Dataset entries:
________
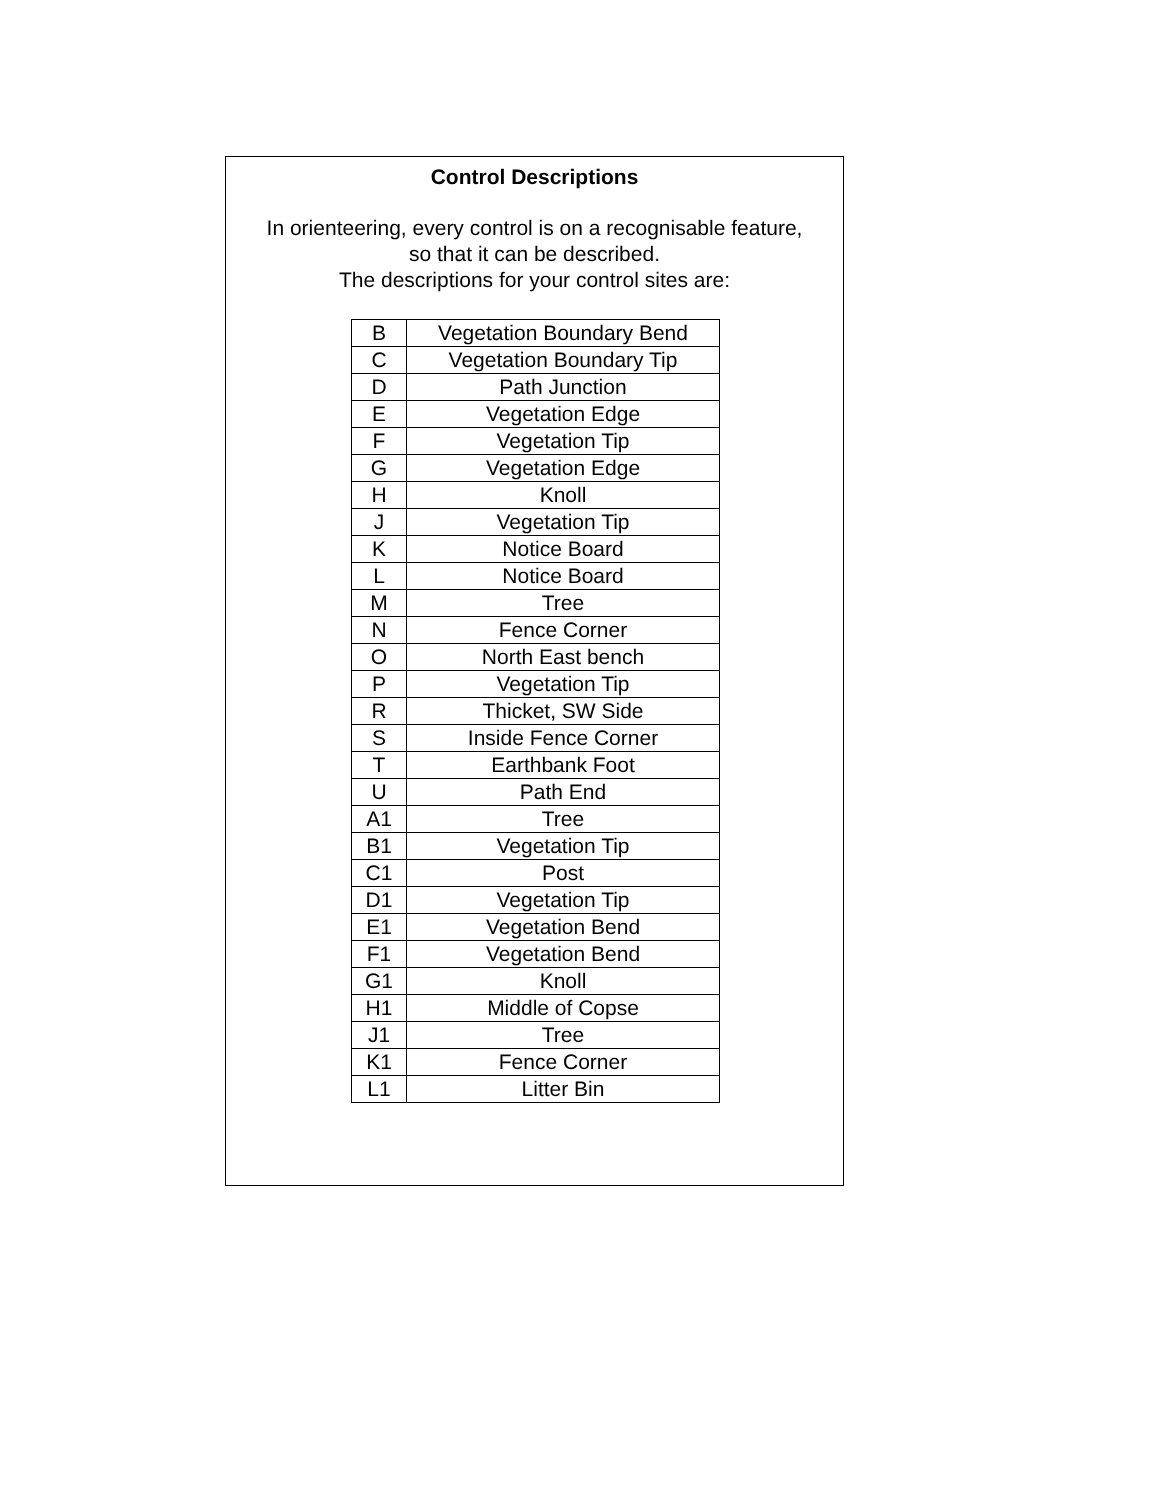Control Descriptions
In orienteering, every control is on a recognisable feature,
so that it can be described.
The descriptions for your control sites are:
| B | Vegetation Boundary Bend |
| C | Vegetation Boundary Tip |
| D | Path Junction |
| E | Vegetation Edge |
| F | Vegetation Tip |
| G | Vegetation Edge |
| H | Knoll |
| J | Vegetation Tip |
| K | Notice Board |
| L | Notice Board |
| M | Tree |
| N | Fence Corner |
| O | North East bench |
| P | Vegetation Tip |
| R | Thicket, SW Side |
| S | Inside Fence Corner |
| T | Earthbank Foot |
| U | Path End |
| A1 | Tree |
| B1 | Vegetation Tip |
| C1 | Post |
| D1 | Vegetation Tip |
| E1 | Vegetation Bend |
| F1 | Vegetation Bend |
| G1 | Knoll |
| H1 | Middle of Copse |
| J1 | Tree |
| K1 | Fence Corner |
| L1 | Litter Bin |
________
What you are asked to do »
Please return only the lines above, starting at the line that has "L | Notice Board |" and ending at the line that has "C1 | Post |", keeping both and leaving each one unchanged.

Solution »
| L | Notice Board |
| M | Tree |
| N | Fence Corner |
| O | North East bench |
| P | Vegetation Tip |
| R | Thicket, SW Side |
| S | Inside Fence Corner |
| T | Earthbank Foot |
| U | Path End |
| A1 | Tree |
| B1 | Vegetation Tip |
| C1 | Post |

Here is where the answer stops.